Fixed costs should apply to an RTA claim even if it has left the protocol and proceeded on the multi-track, a court has ruled.
Sitting in the county court of Birmingham Civil Justice Centre, His Honour Judge David Grant (pictured) rejected three appeals from claimants and asserted that fixed costs should apply.
The trio had been in a car which was in a collision in October 2013 and sought to recover between £5,000 and £15,000 compensation.
The defendant, represented by insurer Esure, suggested the claimants had induced the claim by braking suddenly on a quiet road – a version denied by the claimants.
In June this year, District Judge Salmon ordered on the basis of Civil Procedure Rules that fixed costs should apply and rejected costs management. The CPR regime applies fixed costs to claims valued up to £25,000.
Salmon had stated: ‘The rule is clear on its face that the determining factor is not track but value in respect of the operation of the fixed-costs regime.’
Lawyers for the claimants argued that had Salmon interpreted the rules and the overriding objective correctly he would have concluded fixed costs do not apply to multi-track cases that start under the RTA protocol.
They submitted that the judge had adopted a ‘technical approach rather than a purposive one’ and that there was ‘no room whatever for doubt’ that the fixed-costs scheme was only implemented in relation to the fast-track. They cited the final report of Lord Justice Jackson and two passages of his keynote speech in submission.
But the defendants argued that re-interpreting the rules, as set out in CPR, would do ‘considerable violence’ to the wording and would amount to a ‘re-casting’ of the rule.
In Qadar & Ors v Esure Services Limited, Grant agreed with the latter argument and rejected the idea that the rules were confined to only certain instances of fixed costs.

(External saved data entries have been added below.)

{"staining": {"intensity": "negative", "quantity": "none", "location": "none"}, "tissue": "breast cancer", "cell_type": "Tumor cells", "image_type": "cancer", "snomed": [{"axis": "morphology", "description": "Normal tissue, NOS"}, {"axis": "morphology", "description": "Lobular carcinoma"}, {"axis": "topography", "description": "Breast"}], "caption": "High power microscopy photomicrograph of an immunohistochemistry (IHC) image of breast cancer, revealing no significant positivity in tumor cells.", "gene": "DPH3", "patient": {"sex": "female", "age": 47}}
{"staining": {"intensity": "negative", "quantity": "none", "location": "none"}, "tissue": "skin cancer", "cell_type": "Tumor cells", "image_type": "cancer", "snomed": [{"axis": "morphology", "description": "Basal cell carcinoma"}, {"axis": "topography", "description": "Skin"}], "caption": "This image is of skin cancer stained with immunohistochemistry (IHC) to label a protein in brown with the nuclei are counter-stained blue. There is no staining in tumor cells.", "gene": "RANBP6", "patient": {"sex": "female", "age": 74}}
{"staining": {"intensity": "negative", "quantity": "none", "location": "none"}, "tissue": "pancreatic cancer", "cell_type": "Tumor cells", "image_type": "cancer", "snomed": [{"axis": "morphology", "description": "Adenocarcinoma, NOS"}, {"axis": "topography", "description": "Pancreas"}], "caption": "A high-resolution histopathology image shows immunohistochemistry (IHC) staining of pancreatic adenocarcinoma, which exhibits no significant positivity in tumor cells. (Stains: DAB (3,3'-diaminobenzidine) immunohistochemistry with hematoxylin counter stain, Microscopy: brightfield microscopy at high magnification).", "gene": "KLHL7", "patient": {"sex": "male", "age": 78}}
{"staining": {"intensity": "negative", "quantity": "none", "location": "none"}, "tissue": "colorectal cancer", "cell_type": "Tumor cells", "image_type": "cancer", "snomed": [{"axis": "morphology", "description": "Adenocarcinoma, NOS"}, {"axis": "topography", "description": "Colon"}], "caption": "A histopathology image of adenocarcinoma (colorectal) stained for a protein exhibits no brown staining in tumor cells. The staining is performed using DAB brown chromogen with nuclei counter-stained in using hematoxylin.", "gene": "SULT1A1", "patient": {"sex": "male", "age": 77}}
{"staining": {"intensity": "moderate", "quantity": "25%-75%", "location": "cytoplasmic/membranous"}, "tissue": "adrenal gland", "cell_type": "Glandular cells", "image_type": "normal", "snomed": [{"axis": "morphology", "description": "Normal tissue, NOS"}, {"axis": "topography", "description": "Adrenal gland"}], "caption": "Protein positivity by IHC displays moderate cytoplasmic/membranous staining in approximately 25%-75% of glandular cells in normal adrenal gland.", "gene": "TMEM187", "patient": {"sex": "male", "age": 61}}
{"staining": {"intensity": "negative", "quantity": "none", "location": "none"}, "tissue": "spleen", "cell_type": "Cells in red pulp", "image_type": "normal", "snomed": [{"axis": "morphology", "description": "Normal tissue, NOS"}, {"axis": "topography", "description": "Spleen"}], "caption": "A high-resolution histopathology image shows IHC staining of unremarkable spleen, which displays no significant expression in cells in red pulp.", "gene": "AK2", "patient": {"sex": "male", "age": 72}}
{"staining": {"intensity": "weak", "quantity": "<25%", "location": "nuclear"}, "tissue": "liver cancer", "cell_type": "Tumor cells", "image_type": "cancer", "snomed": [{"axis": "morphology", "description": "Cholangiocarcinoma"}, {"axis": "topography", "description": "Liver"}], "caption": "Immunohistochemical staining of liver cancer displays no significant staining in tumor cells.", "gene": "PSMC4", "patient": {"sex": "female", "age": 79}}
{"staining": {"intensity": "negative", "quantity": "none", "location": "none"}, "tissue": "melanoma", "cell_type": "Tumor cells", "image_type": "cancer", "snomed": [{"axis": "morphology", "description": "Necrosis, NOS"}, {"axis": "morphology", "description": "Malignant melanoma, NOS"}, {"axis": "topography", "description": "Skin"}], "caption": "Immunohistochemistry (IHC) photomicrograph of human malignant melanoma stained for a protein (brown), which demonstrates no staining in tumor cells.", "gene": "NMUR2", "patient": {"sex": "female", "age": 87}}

He also rejected the claimants’ wider submission that it was incumbent on the court to ‘interpret’ the CPR so as to implement the Jackson reforms.
Grant said: ‘[Jackson’s] task was to make recommendations and/or proposals, but not to make the rules: that was an remains the task initially of the rules committee and thereafter of parliament.’
He added that the nature of the underlying proceedings was not ‘such that the implementation of fixed recoverable costs for such a claim would - of itself - cause affront to the overriding objective’.